La notion de développement durable vise ainsi à répondre de manière cohérente, tant géographiquement que conceptuellement, à la fois à l’urgence sociale et à l’urgence environnementale. Elle exige que le développement économique prenne en compte ces deux impératifs actuellement négligés que sont les besoins des plus démunis et les exigences écologiques. L’exploitation de l’homme par l’homme et la surexploitation de la nature vont souvent de pair.

Dans ce contexte, certaines notions se révèlent essentielles. Comme l’internalisation des coûts sociaux. Un cas exemplaire est le commerce équitable, par lequel le marché prend en compte les coûts actuellement négligés du facteur travail et du facteur nature. On cherche aussi par des taxes sur le CO2 à anticiper les montées du prix des énergies fossiles, et à éviter le renforcement des inégalités dues aux soubresauts énergétiques.

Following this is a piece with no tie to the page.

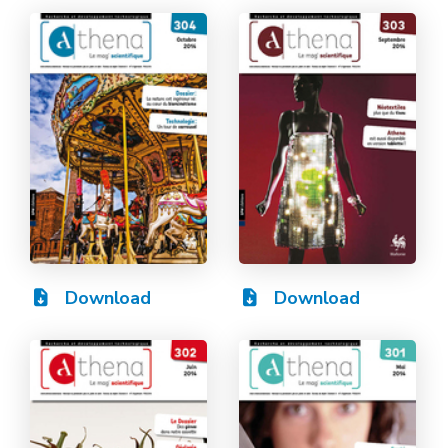
Download
Download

La notion d’empreinte écologique est également à intégrer. Elle mesure notre consommation des ressources sur un territoire. Pour être conformes aux exigences d’un développement supportable, nous devrions réduire notre consommation de ressources non renouvelables d’un facteur 3 à 7 d’ici 2050. Ceci est tout à fait faisable, vu les meilleures performances énergétiques actuelles tant des véhicules que des bâtiments.

La notion d’écologie industrielle, qui consiste à passer d’une économie linéaire à une économie en boucle, doit aussi être prise en compte. Considérer, comme le fait le paradigme économique dominant, que les capacités de production et de digestion de la nature sont illimitées est une erreur fatale. L’économie de la nature est tout entière inscrite dans le recyclage permanent des matières. Les ressources non renouvelables doivent impérativement être mieux utilisées (cas des énergies fossiles) et faire l’objet d’un recyclage minutieux (cas des métaux); quant aux ressources renouvelables, elles ne le sont pas à n’importe quelles conditions.

Enfin, la notion de besoins humains nous conduit à aller vers l’économie de l’immatériel, donc à situer le développement futur de l’humanité ailleurs que dans un consumérisme sans limite.
En fait, dans tous les secteurs – l’alimentaire, le bâtiment, le tourisme, la mobilité, l’habillement, les finances, la foresterie, les pêcheries, etc. – des standards de développement durable se codifient, des techniques «durables» existent, associant respect des travailleurs et des ressources naturelles, tant dans leur production que dans leur utilisation, et qualité pour le consommateur.

Ainsi, contrairement à ce que d’aucuns affirment sans connaître, le développement durable n’est ni une notion molle, ni une notion à bien plaire. Certes elle est à la mode, et tant mieux, certes beaucoup s’en réclament sans s’y conformer suffisamment. Mais tout en étant critiques à leur égard, il faut admettre que les contradictions des entreprises sont souvent aussi les nôtres et celles des consommateurs en général. La durabilité est un combat, la réorientation de l’économie aussi, et déjà contre nos habitudes. Mettre constamment la faute sur les autres nous prive du plaisir de mettre la main à la pâte. Soyons donc exigeants, mais pas pharisiens; chaque avancée est bonne à prendre.

En plaçant l’avoir avant l’être, l’homo oeconomicus occidentalis fait fausse route. Il s’inflige un programme contre-nature et qui, de plus, comporte de graves atteintes à la planète, la seule que nous ayons. Il est temps de faire le lien entre notre propre équilibre et celui de notre Terre. De nombreuses solutions existent, à chacun-e de nous de les faire vivre.